Zahlreiche Werke von Oates enthalten zumindest einige Krimi-Elemente, von Them (1970; dt. Jene), für das sie den National Book Award erhielt, über die fiktive Darstellung des Edward-Kennedy-Unglücks von Chappaquiddick mit dem Titel Black Water (1992; dt. Schwarzes Wasser) und den vom Fall Jeffrey Dahmer inspirierten Serienmörderroman Zombie (1995; dt. Zombie) bis hin zu Blonde (2000; dt. Blond), ihrer umstrittenen, dickleibigen Romanbiografie über Marilyn Monroe. Das Element der Verbrechensaufdeckung tritt mit den Ermittlungen von Amateurdetektiv Xavier Kilgarvan im Roman The Mysteries of Winterthurn (1984) deutlich hervor, dem, erklärt die Autorin in einem Nachwort zur 1985 erschienenen Taschenbuchausgabe,»dritten in einem Quintett experimenteller Romane, die sich in der spezifischen Form dieses Genres mit dem Amerika des neunzehnten und frühen zwanzigsten Jahrhunderts befassen«. Wieso sollte eine Verfasserin ernsthafter Literatur wie Oates sich dazu entscheiden, in so» ausgesprochen einengenden Strukturen «zu arbeiten?

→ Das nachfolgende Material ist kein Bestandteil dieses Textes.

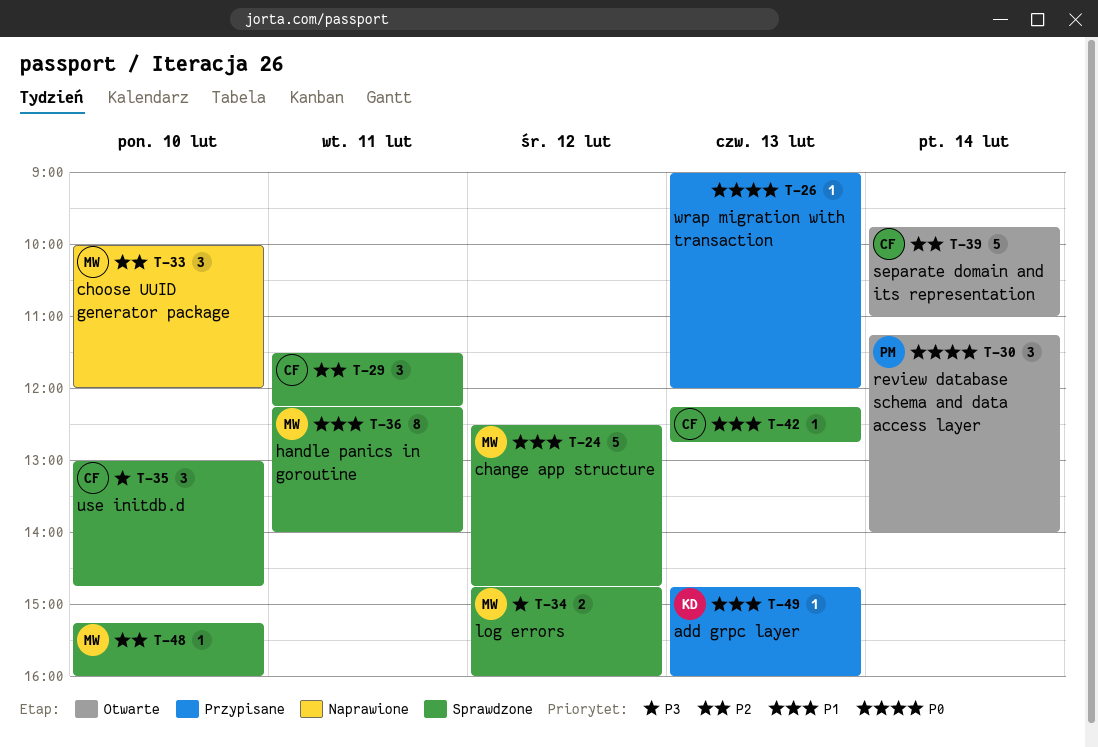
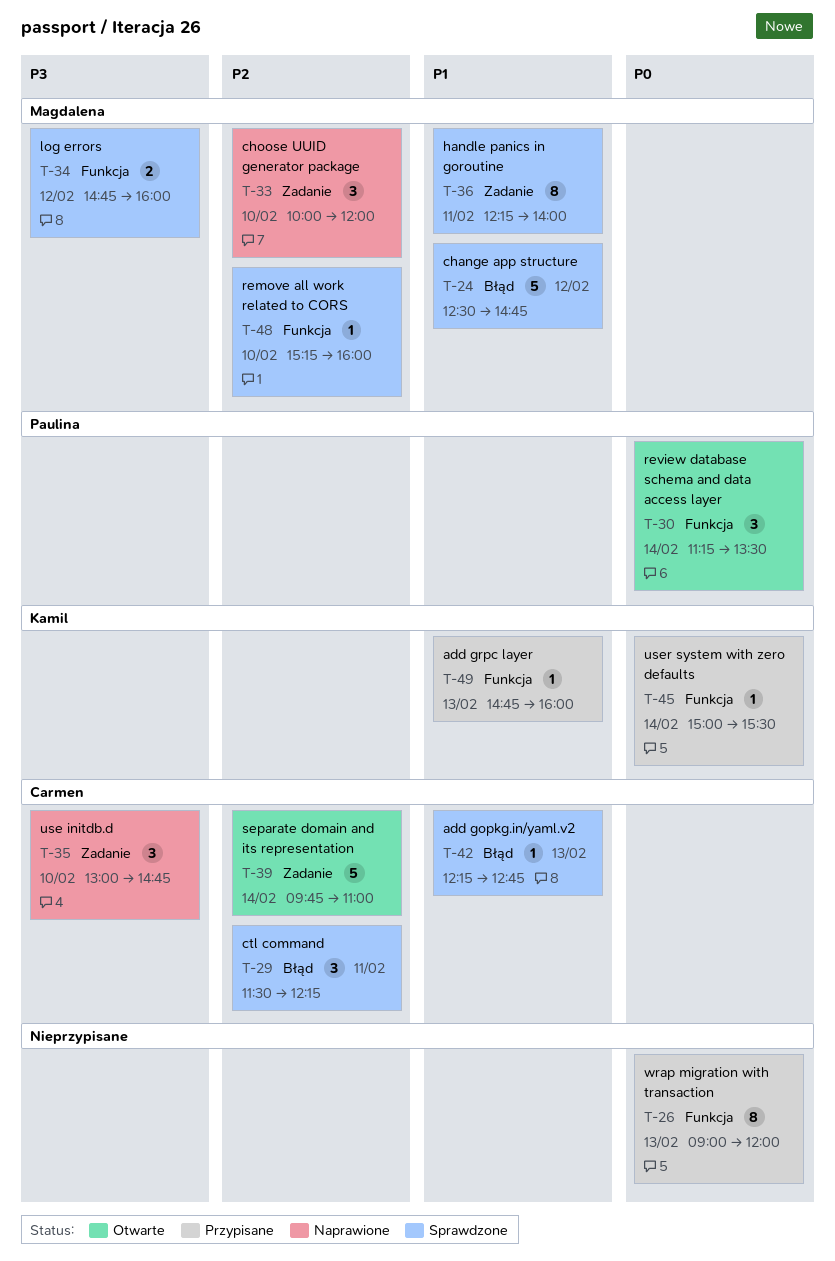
T-26, estimate: 1 -> 8
T-30, ends: 14:00 -> 13:30
T-35, status: Sprawdzone -> Naprawione
T-45: none -> present

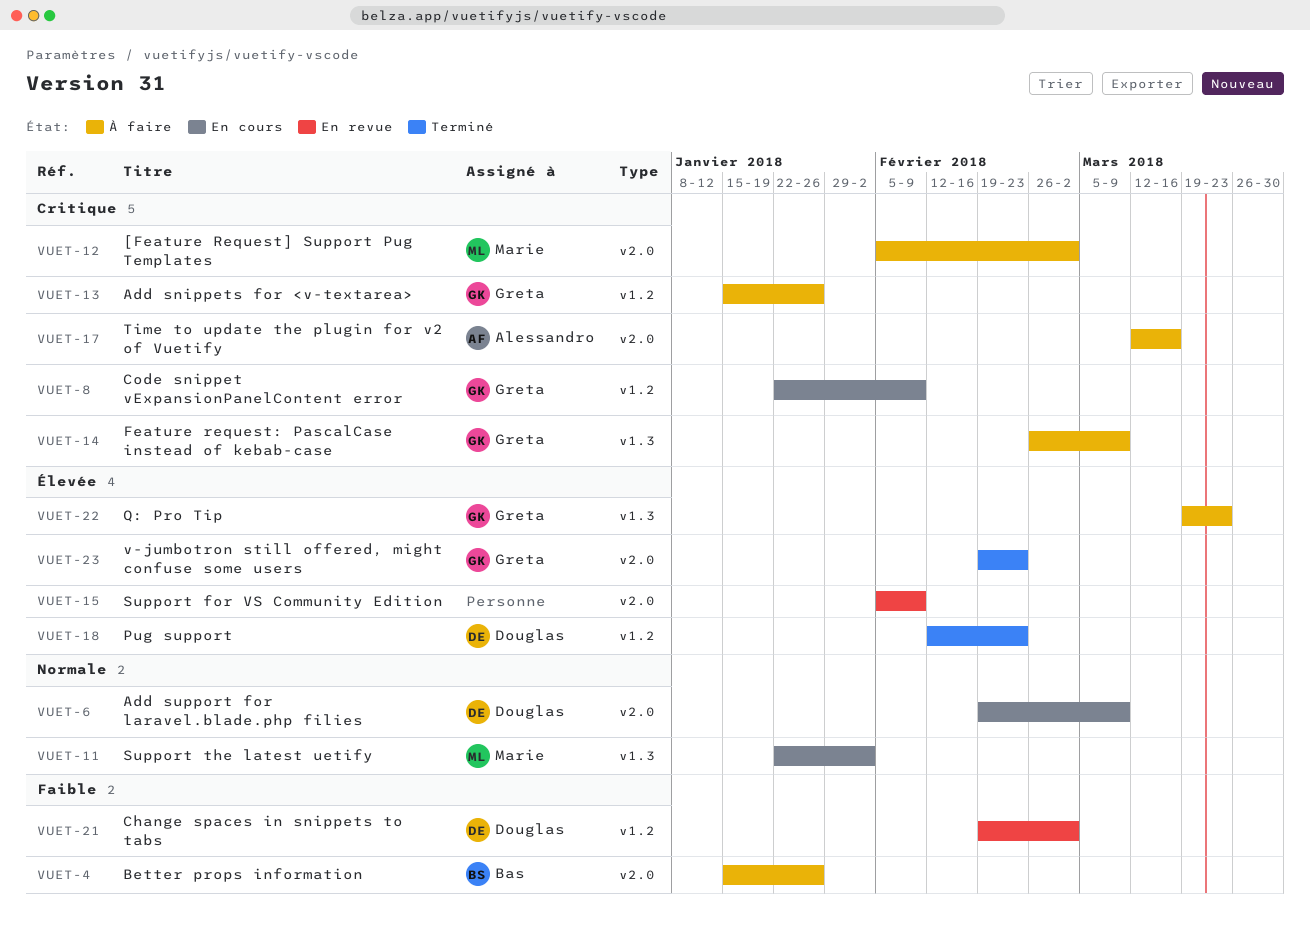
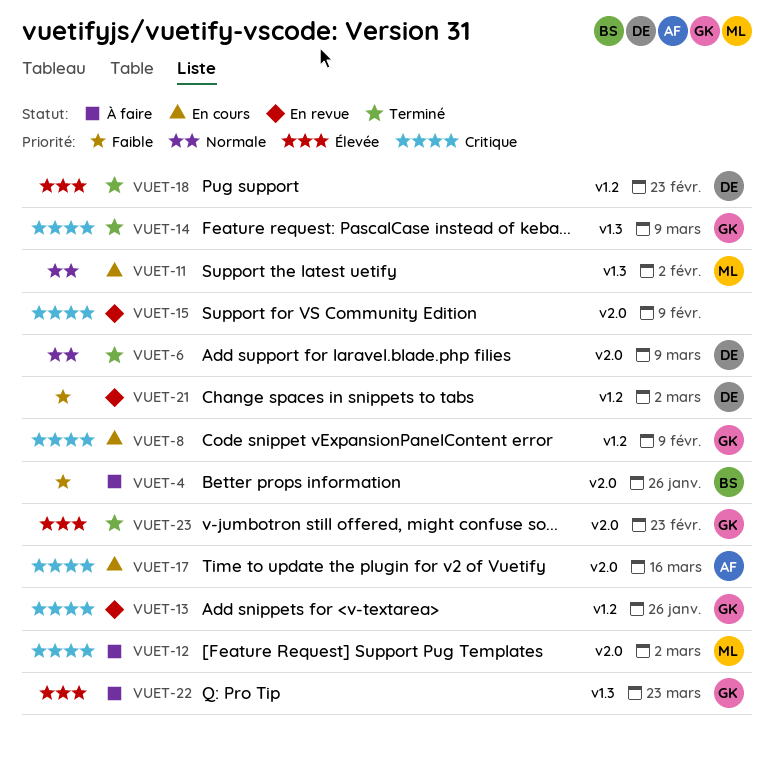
VUET-6, status: En cours -> Terminé
VUET-13, status: À faire -> En revue
VUET-14, status: À faire -> Terminé
VUET-15, priority: Élevée -> Critique
VUET-17, status: À faire -> En cours

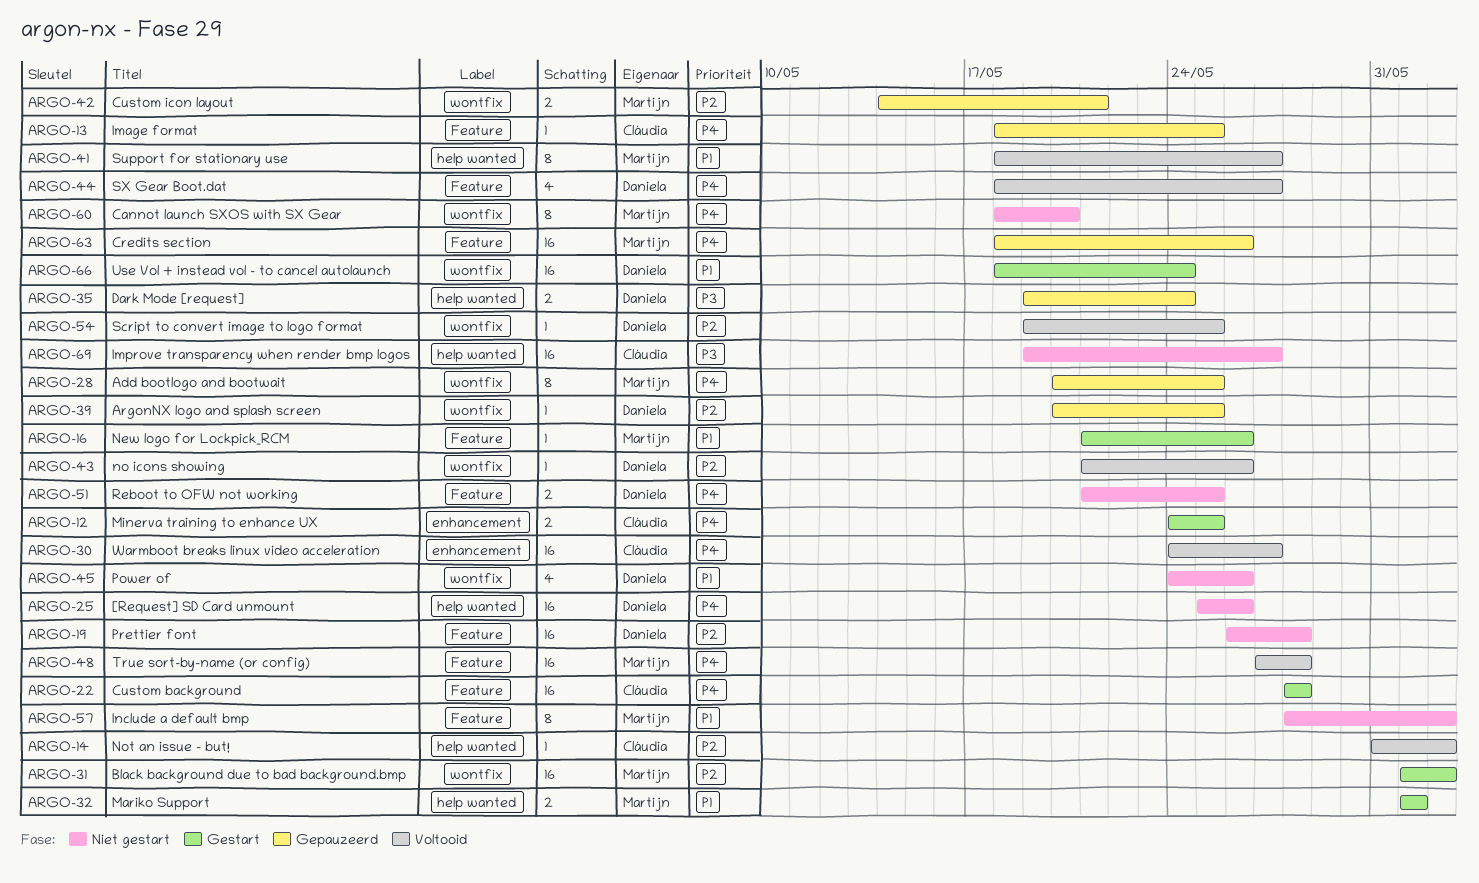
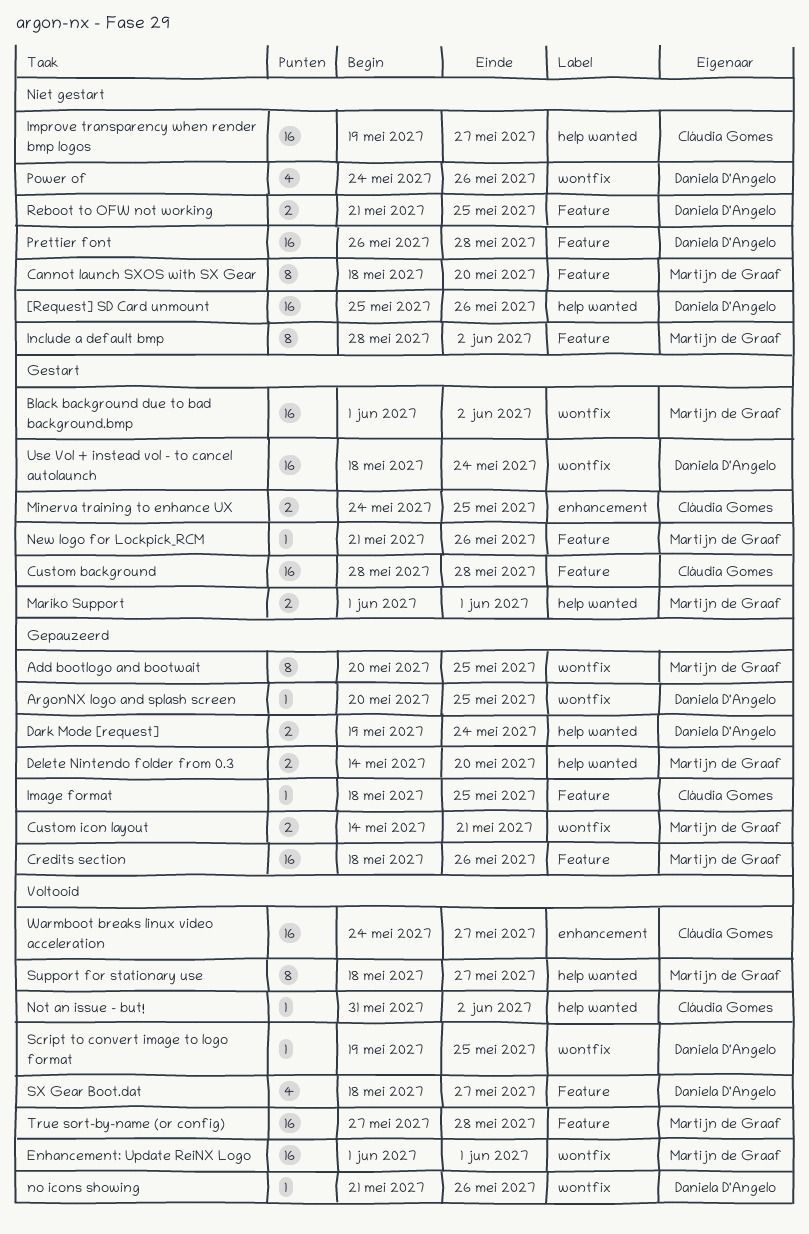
Cannot launch SXOS with SX Gear, label: wontfix -> Feature
Delete Nintendo folder from 0.3: none -> present
Enhancement: Update ReiNX Logo: none -> present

Weil» uns die vom ›Genre‹ auferlegte formale Disziplin unweigerlich zu einer radikalen Neubetrachtung der Welt und der Kunst des literarischen Schreibens zwingt«. Oates, die in einem verwandten Genre unter anderem mit dem Bram Stoker Award der Horror Writers of America ausgezeichnet wurde, etablierte sich als Kriminalautorin erst mit Lives of the Twins (1987; dt. Der Andere; der britische Titel lautet: Kindred Passions), das unter dem Pseudonym Rosamund Smith erschien. Ursprünglich als Geheimnis gedacht, wurde Smiths Identität beinahe umgehend aufgedeckt, und spätere Romane nannten dann als Verfasserin Joyce Carol Oates (in Großschrift), als Rosamund Smith schreibend (in kleinerer Schrift).